■ **TRY IT**
Look through the entries for the string "Jain" and copy every line where it shows up.

(Version comparison data)
* * * * * * *

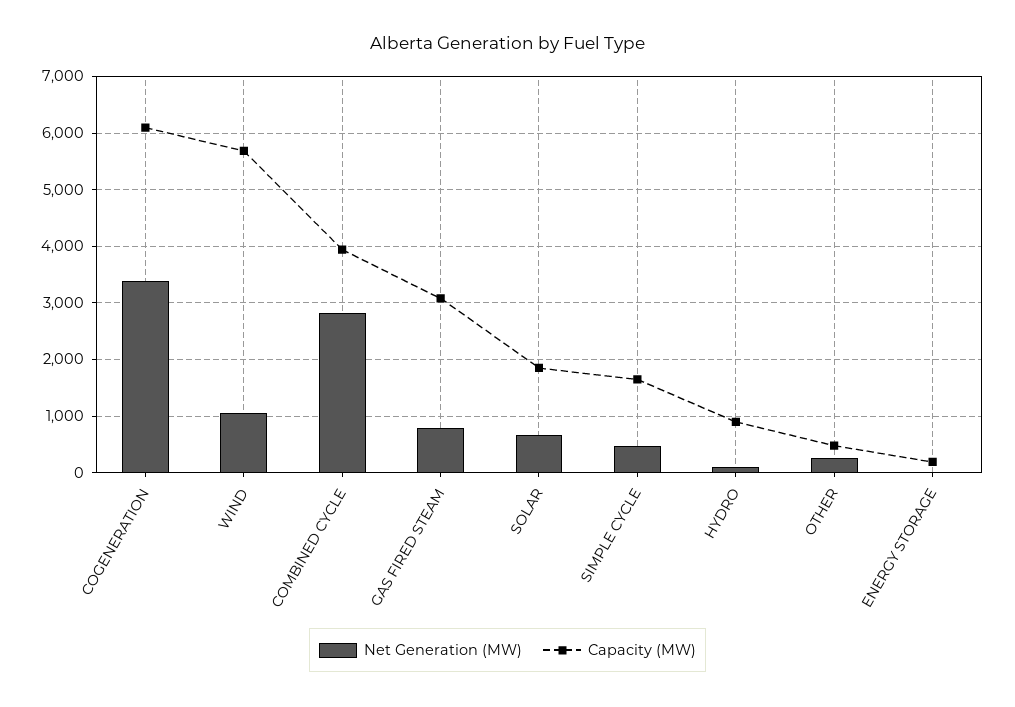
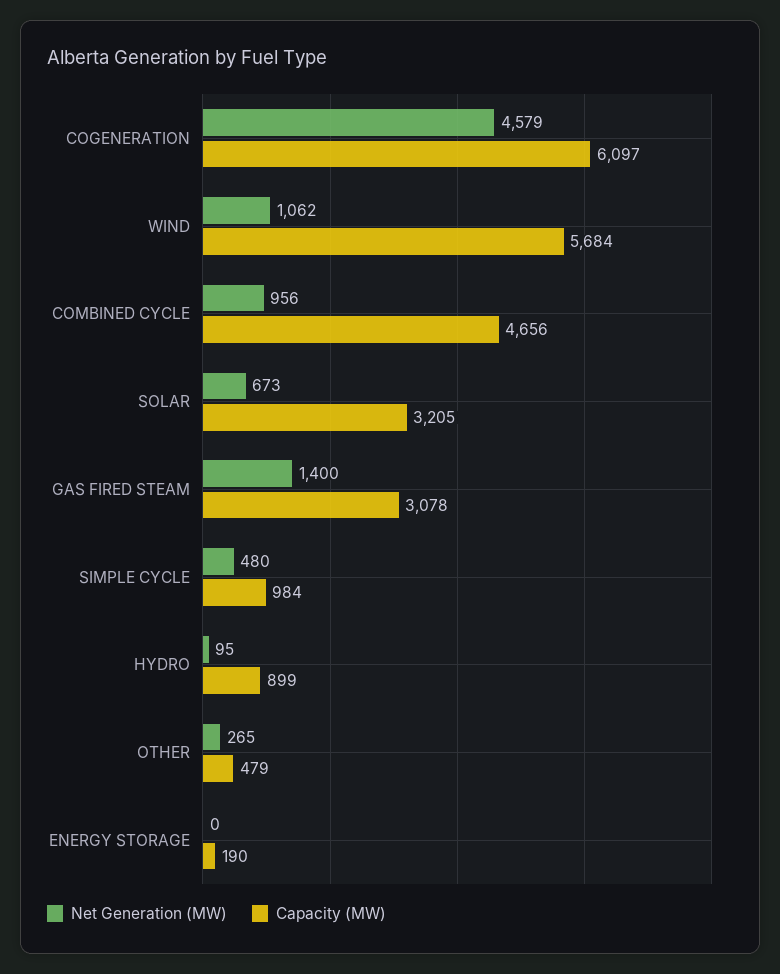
Net Generation (MW), COGENERATION: 3400 -> 4579
Net Generation (MW), COMBINED CYCLE: 2800 -> 956
Capacity (MW), COMBINED CYCLE: 4000 -> 4656
Net Generation (MW), GAS FIRED STEAM: 800 -> 1400
Capacity (MW), SOLAR: 1800 -> 3205
Capacity (MW), SIMPLE CYCLE: 1600 -> 984

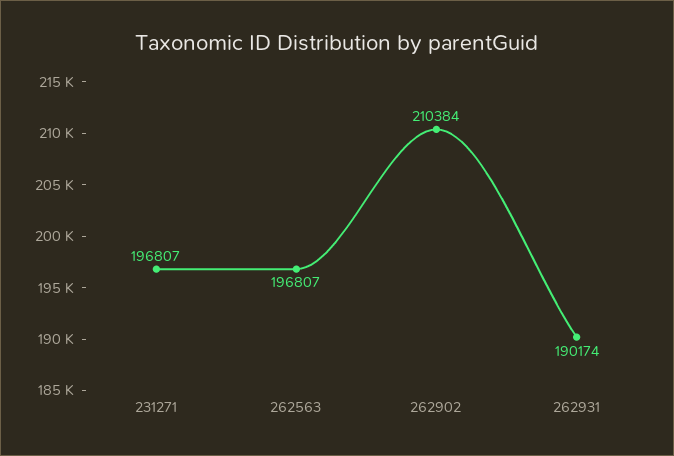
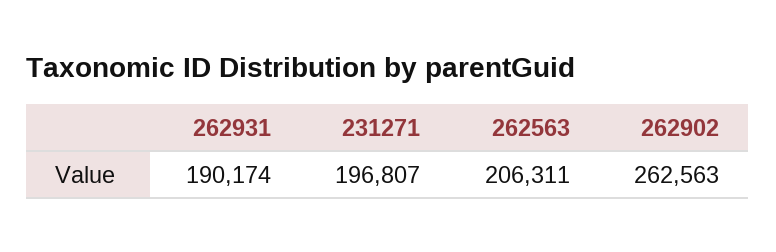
262563: 196807 -> 206311
262902: 210384 -> 262563

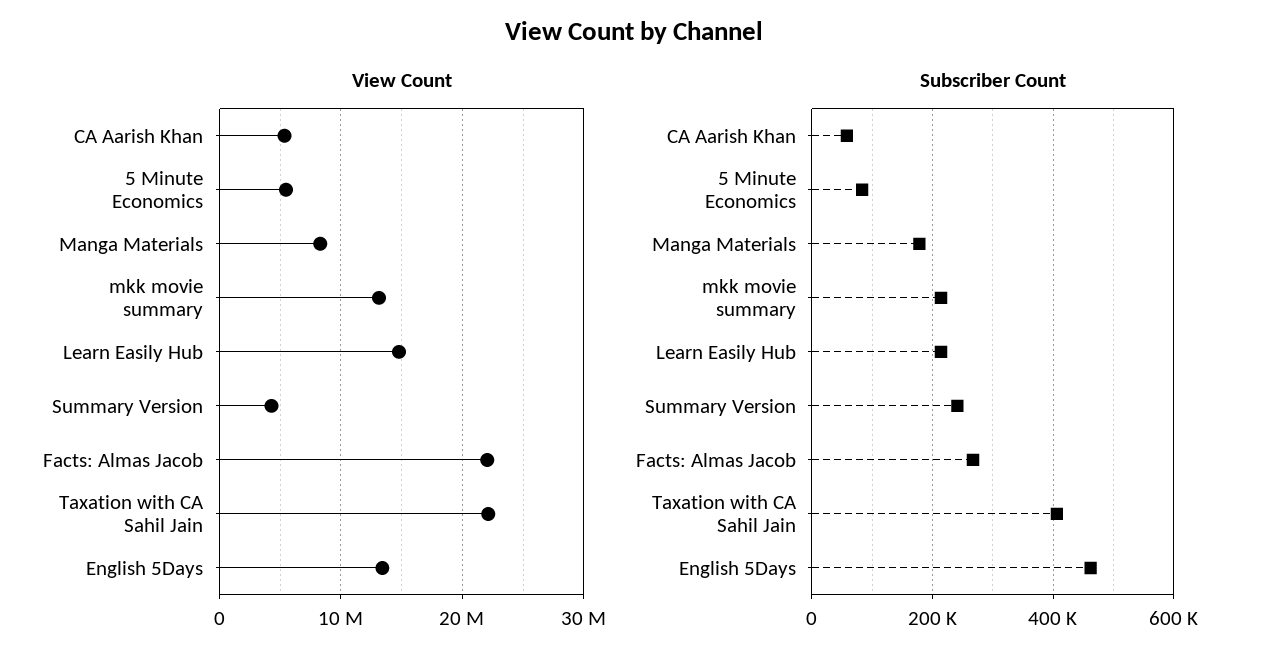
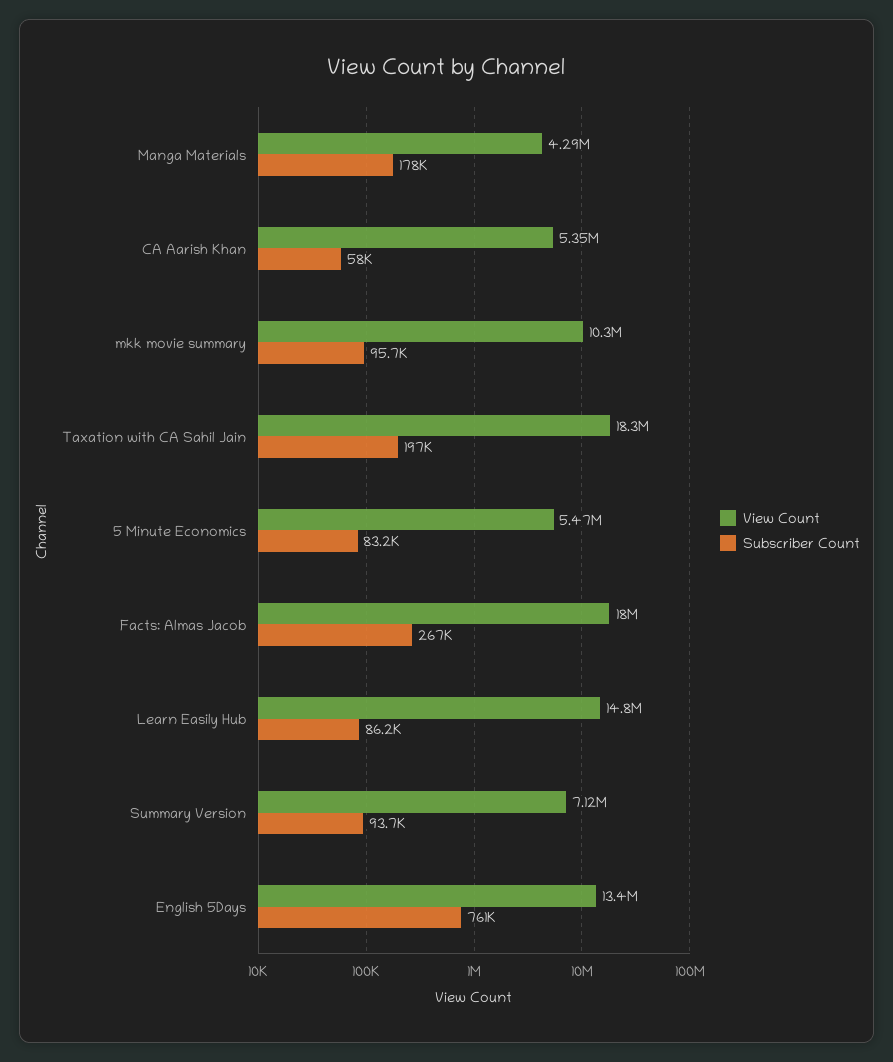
View Count, Manga Materials: 8000000 -> 4290000
View Count, mkk movie summary: 13000000 -> 10300000
View Count, Summary Version: 4000000 -> 7120000
View Count, Facts: Almas Jacob: 22000000 -> 18000000
View Count, Taxation with CA Sahil Jain: 22000000 -> 18300000
Subscriber Count, mkk movie summary: 220000 -> 95700
Subscriber Count, Learn Easily Hub: 220000 -> 86200
Subscriber Count, Summary Version: 240000 -> 93700
Subscriber Count, Taxation with CA Sahil Jain: 400000 -> 197000
Subscriber Count, English 5Days: 460000 -> 761000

* * * * * * *

■ **EXPECTED ANSWER**
View Count, Taxation with CA Sahil Jain: 22000000 -> 18300000
Subscriber Count, Taxation with CA Sahil Jain: 400000 -> 197000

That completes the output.